A group of urologists took ultrasounds of more than 250 men before and after their penis became erect to conclude that an erection is mainly of two types - either it is a ‘grower' or 'shower.’

The findings of the study were presented over the weekend at the European Association of Urology (EAU) Congress in Milan.

The ultrasound scans of the multiple penises before and after they became erect showed that there was a standard distribution curve to the growth.

On one extreme are "growers," whose flaccid penises grew by more than 56%. On the other side are the "showers," whose penises grew less than 31% during erection. Most men, surprisingly, fall between the two categories, while only about 25% of men belong to the two extremes, according to The Guardian.

The study might seem frivolous but researchers believe the findings can prove important in treating people requiring penile surgery.

“It is important to be able to predict if a patient is a grower or a shower as when we see them, they are usually in a flaccid state,” Dr. Manuel Alonso-Isa, a urologist at the University Hospital HM Puerta del Sur in Madrid, Spain, said in a statement. “If they grow a lot when they get an erection, it might mean they need a different surgical approach compared to someone who doesn’t grow much.”

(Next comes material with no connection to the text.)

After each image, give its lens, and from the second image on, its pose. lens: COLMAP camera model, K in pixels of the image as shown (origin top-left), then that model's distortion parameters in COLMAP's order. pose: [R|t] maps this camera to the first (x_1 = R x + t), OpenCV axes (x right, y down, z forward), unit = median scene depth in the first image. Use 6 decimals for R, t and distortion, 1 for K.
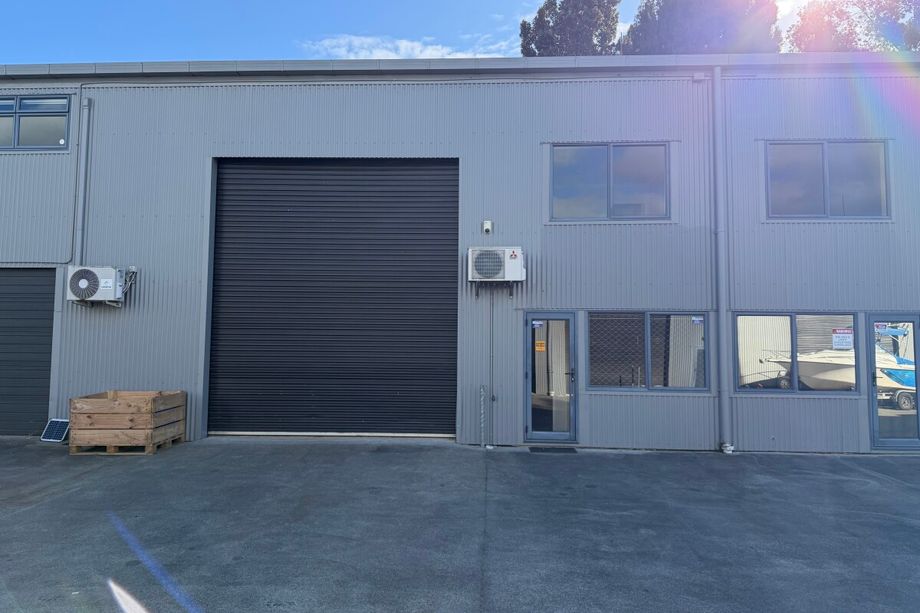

In the study, researchers could not establish a relation between a patient’s medical history and the type of penis, indicating there was no correlation between added length of the penis and age, weight, smoking status, or other health conditions of the individual.

Interestingly, showers seemed to have larger flaccid penises- 4.4 inches compared to 3.5 inches. Growers, in comparison, showed to have a thinner tunica albuginea - a thick fiber that envelops the spongy penile tissue.

“This makes sense as the tissue is being stretched further,” Dr. Alonso-Isa added. “So it could be that this tissue has more elastic fibers in men who are growers than those who are showers. But we need to do more research to prove this hypothesis.”

Researchers believe there may be other factors that would have played a role in the erection, but they didn’t investigate further.

“In the meantime, we have defined what constitutes a ‘grower’ or a ‘shower’ in a scientific way, which will be important for the future,” said Dr. Alonso-Isa.

“This is a frequent area of concern for our patients and the emphasis should be on normalizing baseline and erectile length for all,” Professor Maarten Albersen, a urologist at the University of Leuven, Belgium, commented on behalf of the European Association of Urology.

It is worth noting that this is a preliminary study that is yet to be formally peer-reviewed. So, the findings should be considered with a pinch of salt. Furthermore, the participants were men who had visited hospitals and clinics in Spain, and as a result, may not be representative of an average man.